EXERCISE DATA
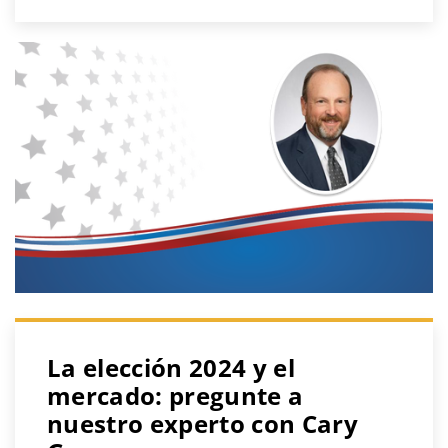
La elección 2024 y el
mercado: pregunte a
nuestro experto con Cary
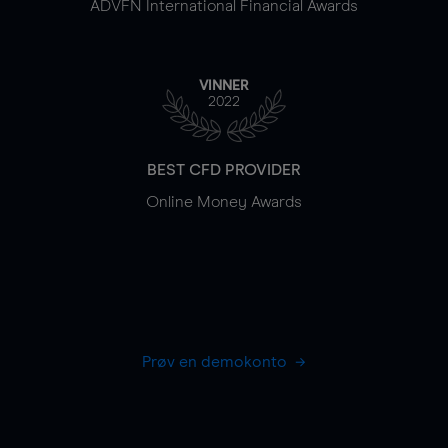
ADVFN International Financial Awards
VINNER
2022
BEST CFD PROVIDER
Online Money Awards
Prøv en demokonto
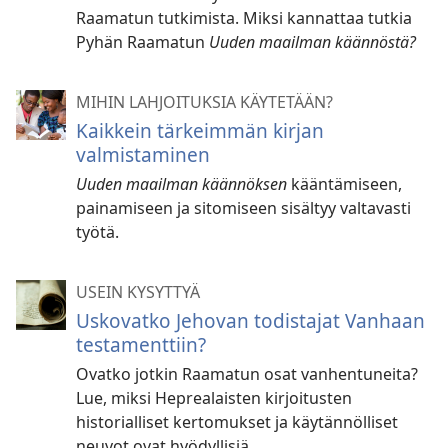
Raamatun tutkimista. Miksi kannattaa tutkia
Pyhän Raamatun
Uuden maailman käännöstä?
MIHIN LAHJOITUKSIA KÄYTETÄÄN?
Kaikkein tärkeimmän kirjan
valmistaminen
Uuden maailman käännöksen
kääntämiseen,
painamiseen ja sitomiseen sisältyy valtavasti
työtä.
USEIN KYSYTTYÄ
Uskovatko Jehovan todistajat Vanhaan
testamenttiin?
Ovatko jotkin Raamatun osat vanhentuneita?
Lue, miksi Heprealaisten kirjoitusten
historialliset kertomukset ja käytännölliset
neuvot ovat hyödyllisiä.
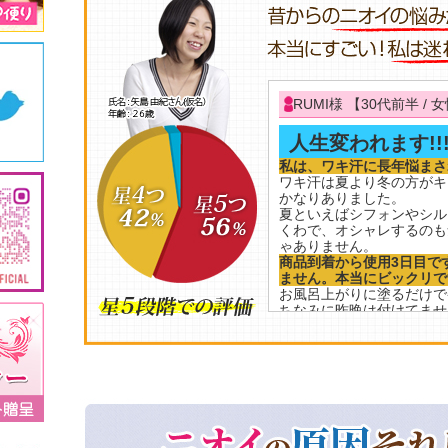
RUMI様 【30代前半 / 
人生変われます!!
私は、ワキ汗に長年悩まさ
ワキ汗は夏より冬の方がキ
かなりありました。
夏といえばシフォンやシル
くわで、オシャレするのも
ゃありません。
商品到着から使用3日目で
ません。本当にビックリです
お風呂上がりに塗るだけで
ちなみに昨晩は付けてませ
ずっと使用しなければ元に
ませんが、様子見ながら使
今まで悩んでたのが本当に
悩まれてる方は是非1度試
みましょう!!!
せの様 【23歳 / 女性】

* * *

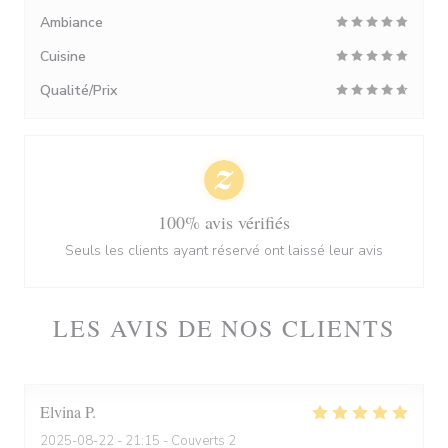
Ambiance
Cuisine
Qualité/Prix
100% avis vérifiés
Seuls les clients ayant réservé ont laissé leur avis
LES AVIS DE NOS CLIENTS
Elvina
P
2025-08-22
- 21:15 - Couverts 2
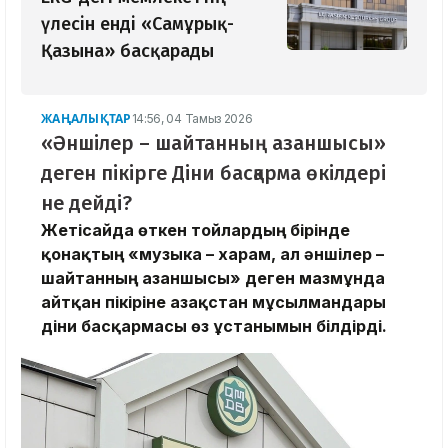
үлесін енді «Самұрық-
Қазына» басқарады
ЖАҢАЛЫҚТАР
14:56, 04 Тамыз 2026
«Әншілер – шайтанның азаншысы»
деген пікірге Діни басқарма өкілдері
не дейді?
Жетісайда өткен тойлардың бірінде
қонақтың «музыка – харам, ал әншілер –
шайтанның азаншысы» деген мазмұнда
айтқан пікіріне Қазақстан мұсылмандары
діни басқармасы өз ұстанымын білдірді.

WHAT NEEDS TO BE DONE
Reproduce the lines of the records from the one containing "ADVFN International Financial Awards" to the one containing "neuvot ovat hyödyllisiä.", both included, and leave the pictures out.

SOLVED PROBLEM
ADVFN International Financial Awards
VINNER
2022
BEST CFD PROVIDER
Online Money Awards
Prøv en demokonto
Raamatun tutkimista. Miksi kannattaa tutkia
Pyhän Raamatun
Uuden maailman käännöstä?
MIHIN LAHJOITUKSIA KÄYTETÄÄN?
Kaikkein tärkeimmän kirjan
valmistaminen
Uuden maailman käännöksen
kääntämiseen,
painamiseen ja sitomiseen sisältyy valtavasti
työtä.
USEIN KYSYTTYÄ
Uskovatko Jehovan todistajat Vanhaan
testamenttiin?
Ovatko jotkin Raamatun osat vanhentuneita?
Lue, miksi Heprealaisten kirjoitusten
historialliset kertomukset ja käytännölliset
neuvot ovat hyödyllisiä.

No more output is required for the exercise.